I can see the situation with Susan is going to become an issue.
I can feel myself getting more and more angsty about it.
I am not getting my morning alone time with my cup of coffee without her coming out and cooking breakfast in the kitchen. Moving pots around, things sizzling in skillets. Without her making conversation with me.
I feel this is where introverts get the reputation for hating people.
I don’t hate her. But… gtfo… like, for real.
This is my space. This is my morning routine. And your messing with it, which makes me beyond hostile. I’m not getting the recharge I need. So I don’t ‘hate’ you. I hate the whole world. Thanks for messing it up for everyone.
I cleaned out a spot in the fridge yesterday, half of the bottom most shelf, so I could have a spot for my yogurts and containers of lunches, and when I came home last night the order and structure I had created was totally f’ed all to hell so they could put a pot of rice in my space.
Can I not have half of a self for my food? Last I checked, I’m still paying half of rent… so Susan being here hasn’t benefited me at all… Let me have at least half a shelf so I can eat.
I’m getting angrier and angrier about it with each day. More sensitive to each infraction.
And I feel like there’s nothing I can do about it.
What am I supposed to say?
“Hey Joshua. I know Susan is super sweet and everything, and that this is technically your apartment, but she has to go because I’m a super bitchy introvert.”

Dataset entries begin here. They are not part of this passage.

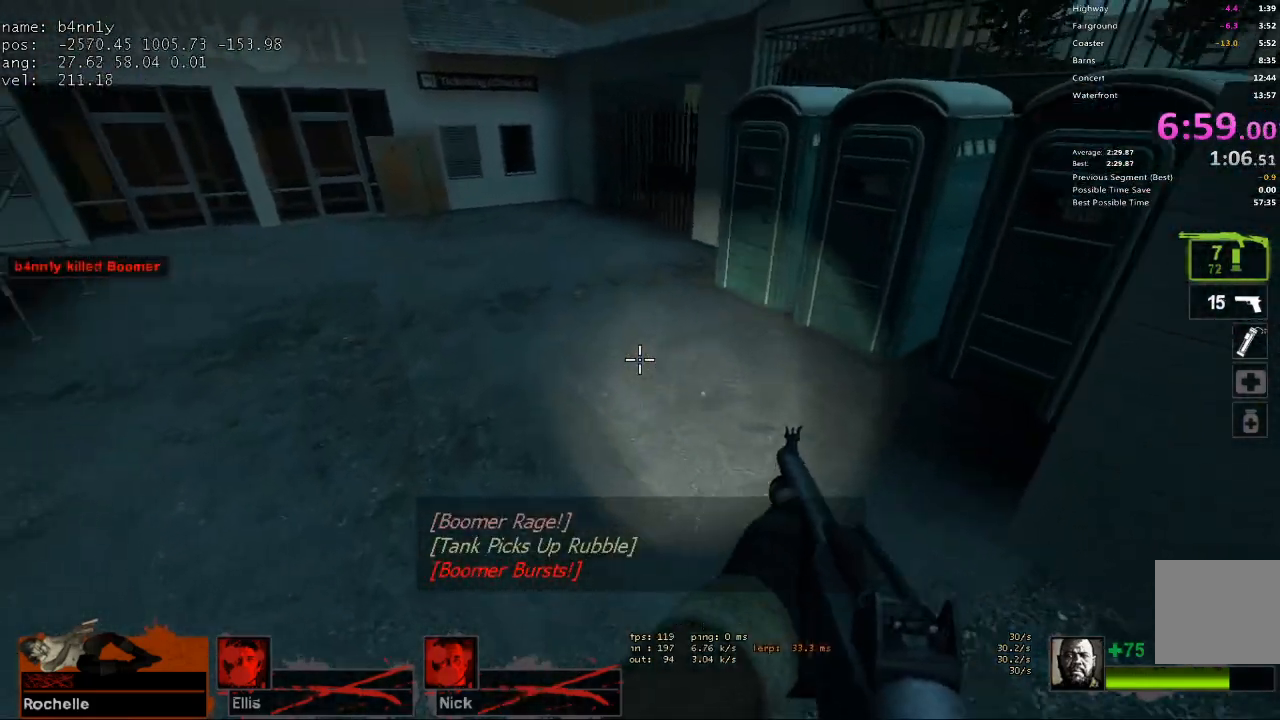
{"keys": ["d"], "events": [[33, "r", "up"], [367, "space", "down"], [450, "d", "down"], [500, "a", "up"], [500, "space", "up"]]}
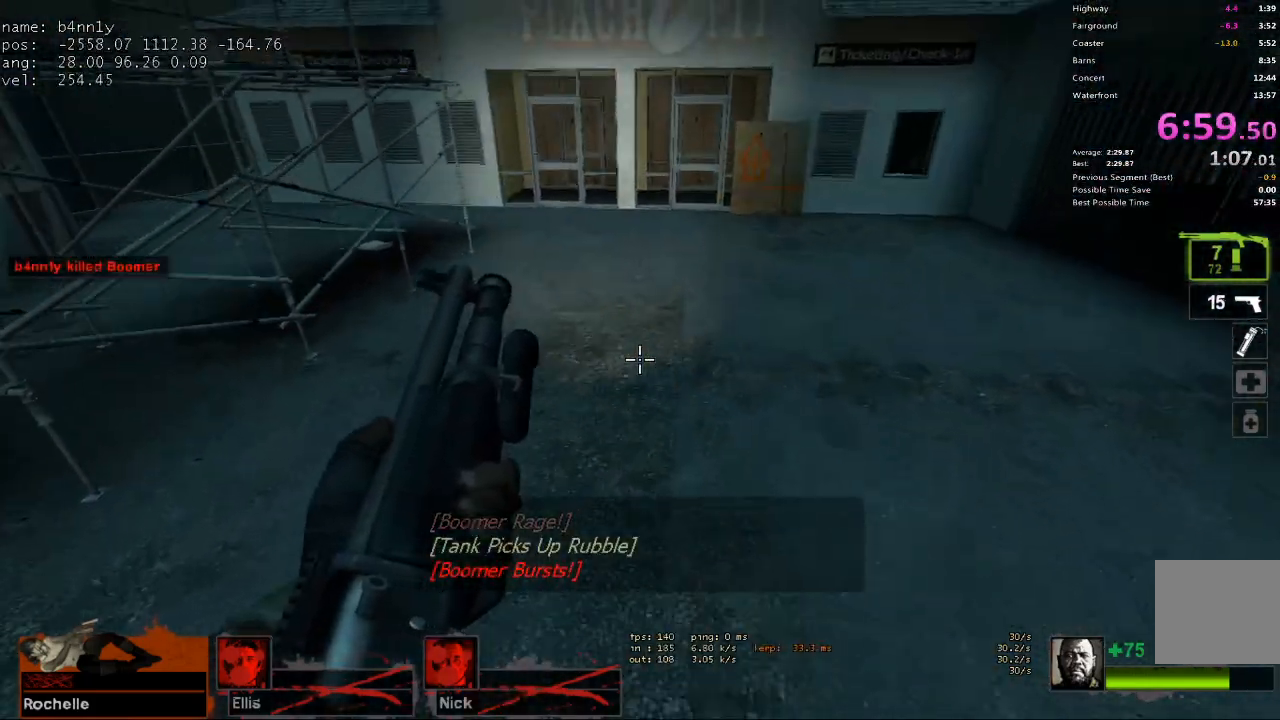
{"keys": ["d", "space"], "events": [[467, "space", "down"]]}
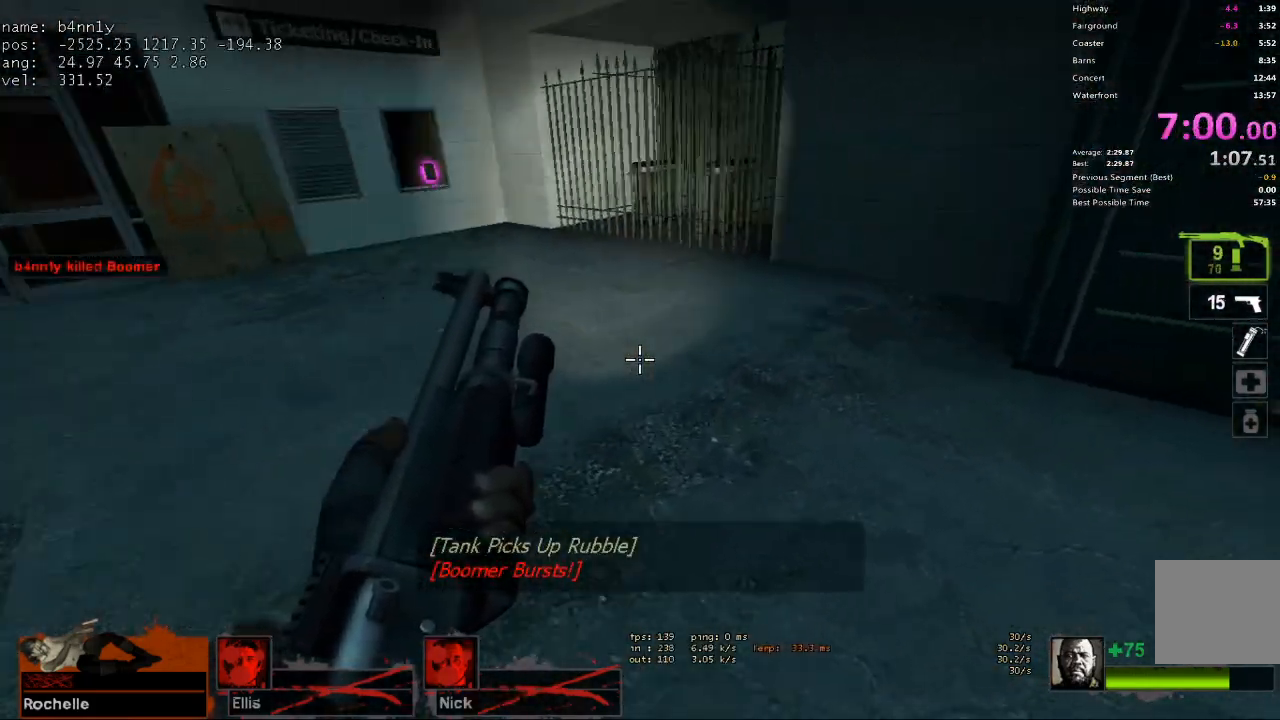
{"keys": ["a"], "events": [[67, "a", "down"], [67, "d", "up"], [150, "space", "up"]]}
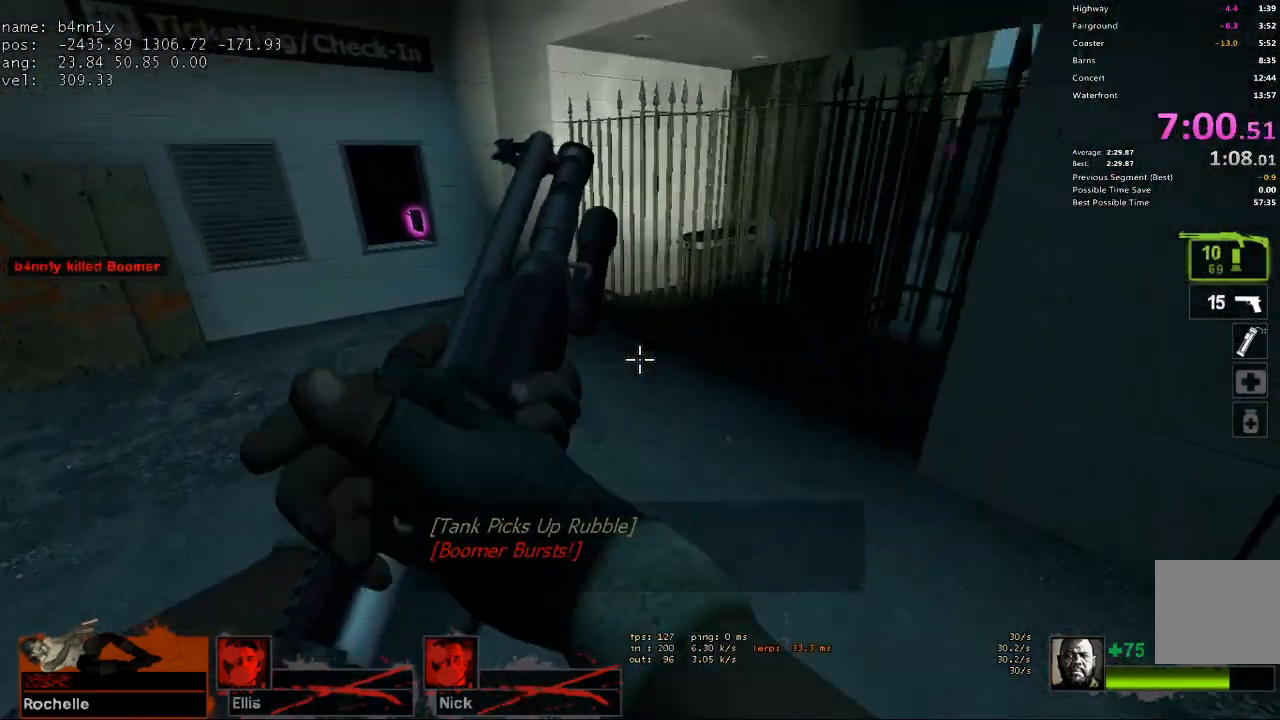
{"keys": ["w"], "events": [[117, "space", "down"], [350, "space", "up"], [400, "w", "down"], [450, "a", "up"]]}
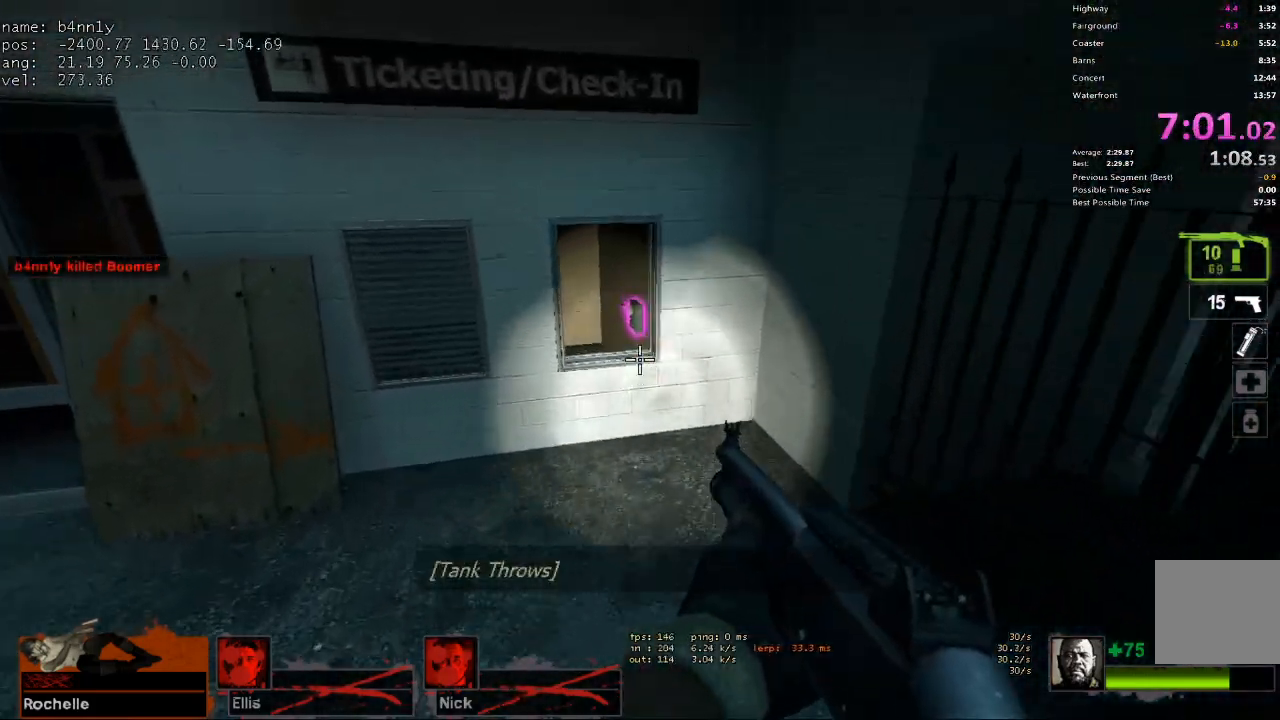
{"keys": ["e", "w"], "events": [[133, "e", "down"], [233, "e", "up"], [283, "e", "down"], [367, "e", "up"], [467, "e", "down"]]}
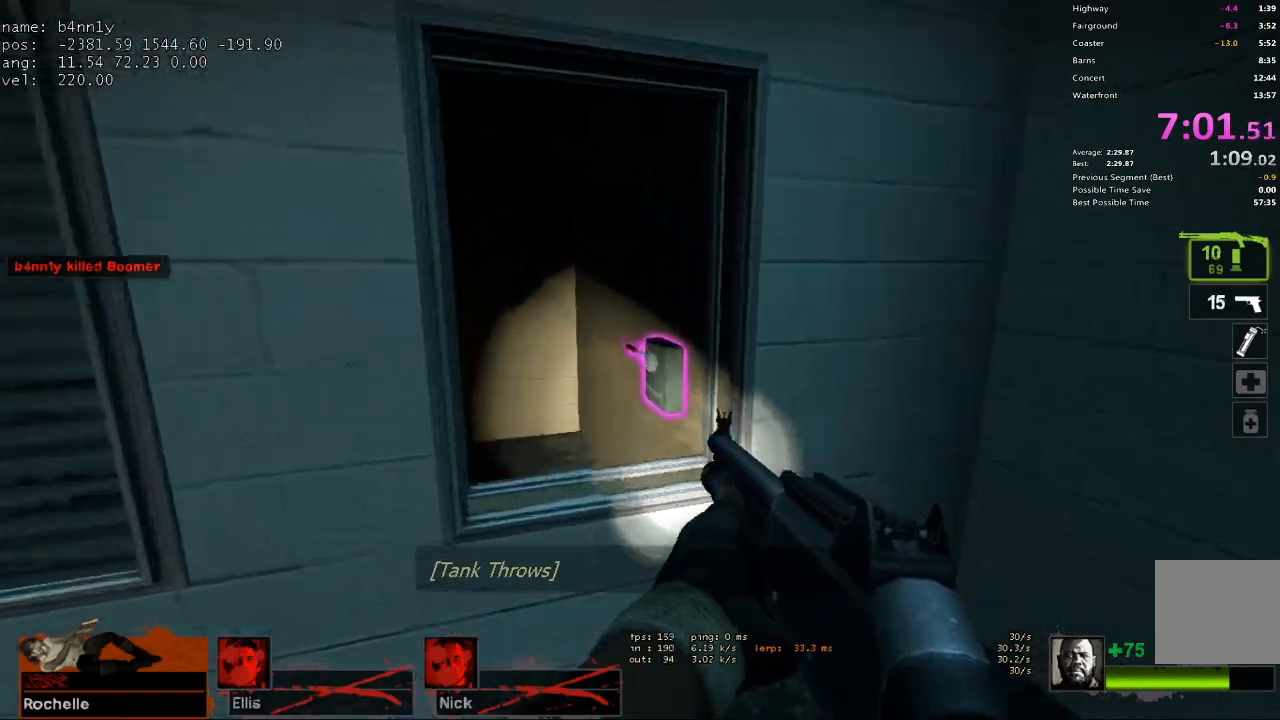
{"keys": ["w"], "events": [[67, "e", "up"], [100, "a", "down"], [100, "e", "down"], [150, "w", "up"], [250, "e", "up"], [300, "w", "down"], [333, "a", "up"]]}
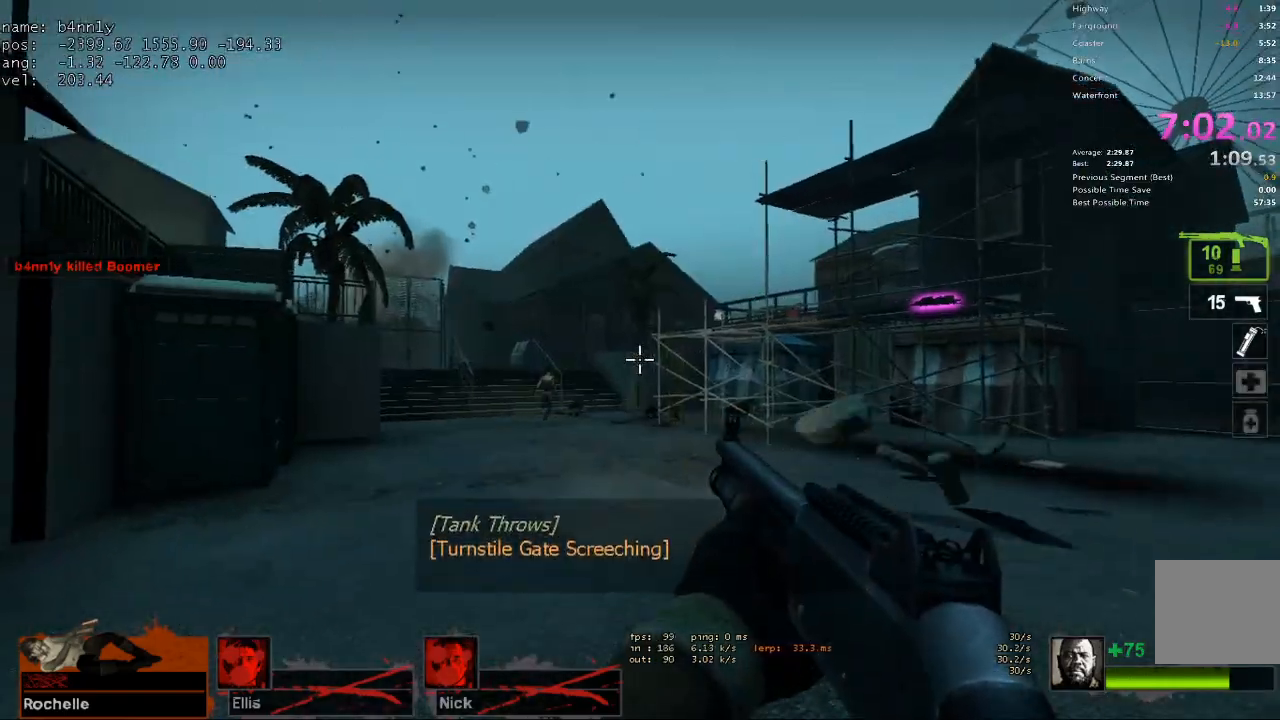
{"keys": ["w"], "events": []}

I feel that’s essentially what it boils down to. That my need for space overrides logic and that I should be able to function, sharing space with someone while they do their thing. I feel I ‘should’ be able to enjoy my coffee even if Susan is cooking breakfast for her and Joshua.
But I can’t. It grates on my nerves that my routine is having to change and that I wasn’t consulted about this change, had no say in it what so ever, and that at the moment I haven’t found a suitable alternative.
I came home from holiday break to find her computer set up in ‘my space’ on the kitchen table… not cool bro.
I feel that makes me a small person. That I can’t let go of this and that I’m letting it eat away at me.
I don’t know what to do yet. But something is going to have to change. This is the one place where I’m supposed to be able to recharge. And I cant with the current situation.
Part of me wants to go ahead and move in with Monica.
Susan graduates at the end of the month, so in my head the situation will only get worse. She won’t have class to go to, so she’ll constantly be around. Same with Joshua. They will always be here.
I don’t know if I could make it through two months of no alone time. It hasn’t even been a full month yet and already I’m grating my teeth each morning.
I don’t think it would be so bad, but it’s every day. Every morning. Every evening. People constantly here, out and about. I leave work where I constantly interact with people, to come home… where I now have to constantly interact with people…
I didn’t want this change.
And I feel like all I am doing is whining. There are so many other problems that I could be having right now. I should be grateful that this is my only one. That this one minor thing is the only woo in my life, and that I should just deal with it. Suck it up. It’s not that bad.
I wish, so desperately wish, I could let it go.
Aside from that yesterday was pretty awesome.
I stitched for a bit before going into work. I got to watch the Photoshop tutorials I wanted to and got started on the color assignment. During break I ran to Jo Anne’s Fabrics to get some thread that I needed for my current project.
I needed two colors, but they only had one. Lame… I plan to go to Michael’s this weekend to see if I can get the last color. While I was out I went to Bath and Body works to get a new loofa for my gym bag since I really like the one I got during the holiday break.
Over all it was a really chill evening.
I did have a staff meeting earlier in the day that I had to go to. I was called out for my 3 year anniversary with the school in front of everyone.
Yay….. said no introvert ever.
It honestly wasn’t that bad, but I did come home afterwards to curl up in bed with Scarlet for about 30 minutes. I needed to recover.
But yeah… aside from this ‘no alone time’ thing eating away at my inner peace things are going fine. And really I know it’s an issue only because I haven’t said anything about it.
If only I could figure out what to say without sounding like an unreasonable jerk.